Words failed me for good-byes to my friends. I only felt a strong impulse to leave the building before my friends could see how unmoved I was. Avoiding eye contact, Istrode back to my family and urged them to leave with me. My mother, noticing something unfulfilled in my expression, asked, “Are you sure?”
Taking one last survey of the auditorium, I spotted Dr. William Silvester, the director of the Wind Ensemble (the group in which I had played trombone) on the stage.
He was a giant man, so tall his body bowed outwards around the center like an exaggerated Greek column. Everyone liked “Doc.” When the candy machine next to the rehearsal room had swallowed someone’s money one day, he tilted and shook the entire half-ton unit until the candy came free. This was a man to whom I could say a heartfelt good-bye. When I got to Dr. Silvester, he pulled my handshake into a bearhug. With that hug, my flak jacket of machismo ripped open.

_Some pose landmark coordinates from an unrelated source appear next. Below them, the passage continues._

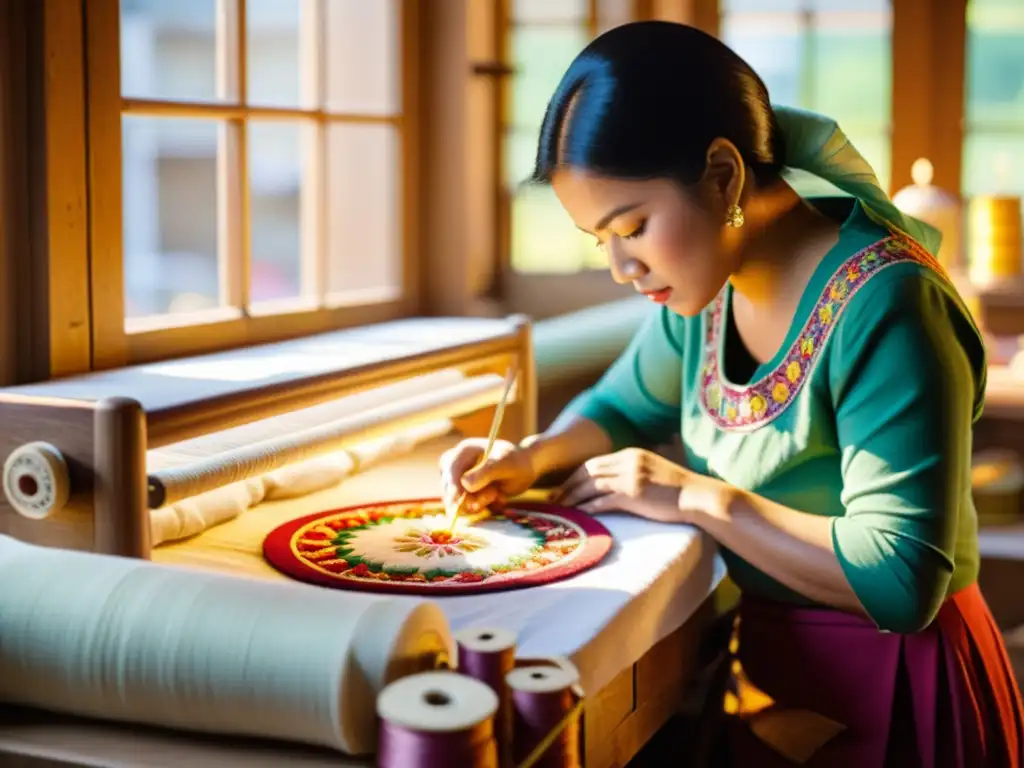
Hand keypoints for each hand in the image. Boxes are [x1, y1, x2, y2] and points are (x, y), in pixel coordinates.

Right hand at [439, 438, 538, 512]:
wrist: (526, 469)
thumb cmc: (517, 462)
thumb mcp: (506, 464)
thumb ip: (486, 472)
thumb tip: (465, 484)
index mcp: (464, 451)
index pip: (450, 469)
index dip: (453, 486)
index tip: (458, 501)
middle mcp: (458, 465)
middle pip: (449, 487)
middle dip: (468, 497)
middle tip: (492, 496)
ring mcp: (460, 479)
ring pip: (457, 500)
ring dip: (478, 503)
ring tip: (497, 494)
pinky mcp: (466, 493)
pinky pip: (465, 507)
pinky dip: (481, 507)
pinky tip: (495, 498)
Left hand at [554, 448, 695, 523]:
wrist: (697, 496)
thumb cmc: (677, 489)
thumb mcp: (651, 472)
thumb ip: (632, 472)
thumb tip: (613, 485)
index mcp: (631, 454)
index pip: (595, 462)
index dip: (576, 475)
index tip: (564, 486)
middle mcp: (627, 462)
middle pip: (588, 470)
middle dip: (568, 484)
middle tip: (554, 497)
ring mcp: (630, 477)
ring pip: (591, 485)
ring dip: (573, 496)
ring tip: (560, 508)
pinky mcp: (633, 494)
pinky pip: (603, 500)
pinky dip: (587, 507)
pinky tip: (578, 514)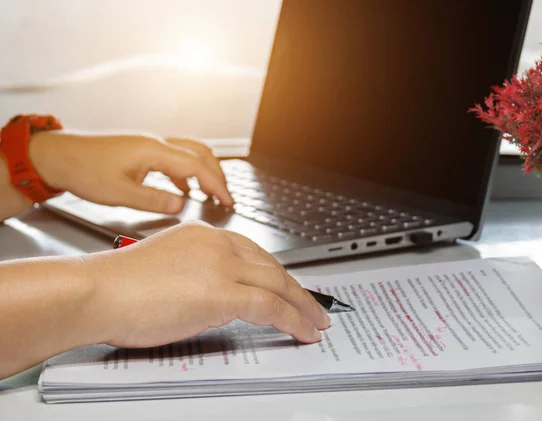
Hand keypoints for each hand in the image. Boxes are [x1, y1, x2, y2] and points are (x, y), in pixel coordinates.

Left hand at [29, 131, 233, 212]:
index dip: (216, 185)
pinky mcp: (143, 151)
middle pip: (200, 153)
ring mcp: (150, 145)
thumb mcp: (119, 193)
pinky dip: (188, 172)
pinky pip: (175, 157)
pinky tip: (184, 188)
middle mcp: (155, 143)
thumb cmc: (83, 170)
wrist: (58, 156)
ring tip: (212, 192)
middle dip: (217, 175)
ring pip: (190, 152)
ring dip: (205, 171)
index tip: (228, 201)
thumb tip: (181, 203)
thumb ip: (153, 199)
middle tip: (226, 196)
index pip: (197, 167)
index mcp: (153, 151)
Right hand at [86, 222, 330, 346]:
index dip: (276, 273)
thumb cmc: (118, 287)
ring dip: (303, 305)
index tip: (287, 287)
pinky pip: (270, 305)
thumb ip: (198, 277)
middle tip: (312, 305)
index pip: (253, 253)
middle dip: (296, 289)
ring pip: (278, 284)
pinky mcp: (221, 291)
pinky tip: (303, 330)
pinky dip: (292, 318)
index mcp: (204, 236)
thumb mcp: (167, 270)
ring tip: (316, 321)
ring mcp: (221, 266)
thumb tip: (218, 300)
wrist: (95, 291)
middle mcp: (217, 244)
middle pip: (271, 266)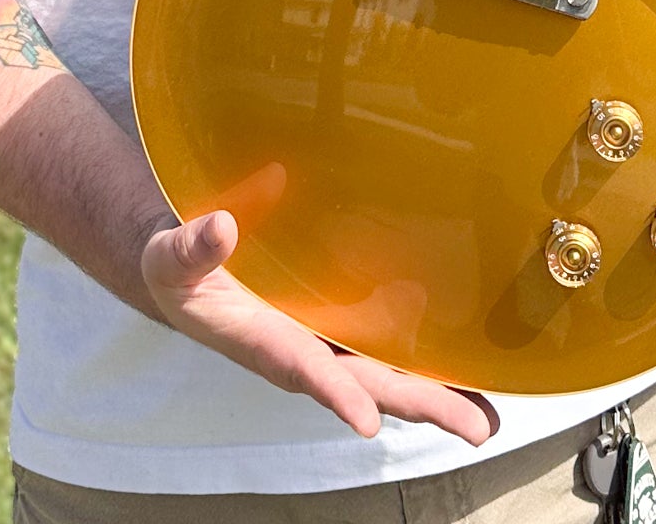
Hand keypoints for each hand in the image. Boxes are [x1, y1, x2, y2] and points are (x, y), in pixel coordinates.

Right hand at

The bridge of my nose stung as my eyelids overflowed with tears. Here was the man to whom I had given more respect in a month than I have most people in seventeen years. The bond that had developed between us as I focused all my energy on him in rehearsals, glowed brilliantly. Memories of his intensity matching my own, during the climax of Esprit de Corps, flashed through my eyes as I hugged him back. I had played the notes that he could not reach from his conductor’s stand. In return, he had become the grandfather that I never knew; he was my mentor — my sensei.
Ashamed of my tears. I left without a word and sneaked to a bathroom to dry my face. 耶鲁大学的essay
New tears mixed with water from the tap as I tried to douse my eyes. In my mind I relived (he rush of crushing out a low Ab in Symphonic Metamorphosis as Dr. Silvester pantomimed the note —jaw dropped, head lowered, eyes intense, and hand poised upward as if crushing a bowling ball. I recalled matching his grand vision of Armenian Dances with my sound. I could not erase the tears from such an intense experience, so I wore them as a badge of honor instead.
Outside in the auditorium, a fellow scholar said, “They got you too, huh?” She was right, and it’s a good thing they did “get me.” I might have just done some magic tricks, met some cool friends, played trombone in a good band, and left Governor’s School in a hurry, my macho exterior unruffled by the experience. Instead, my reluctant tears revealed to me how powerful a bond I had formed with Dr. Silvester through the music.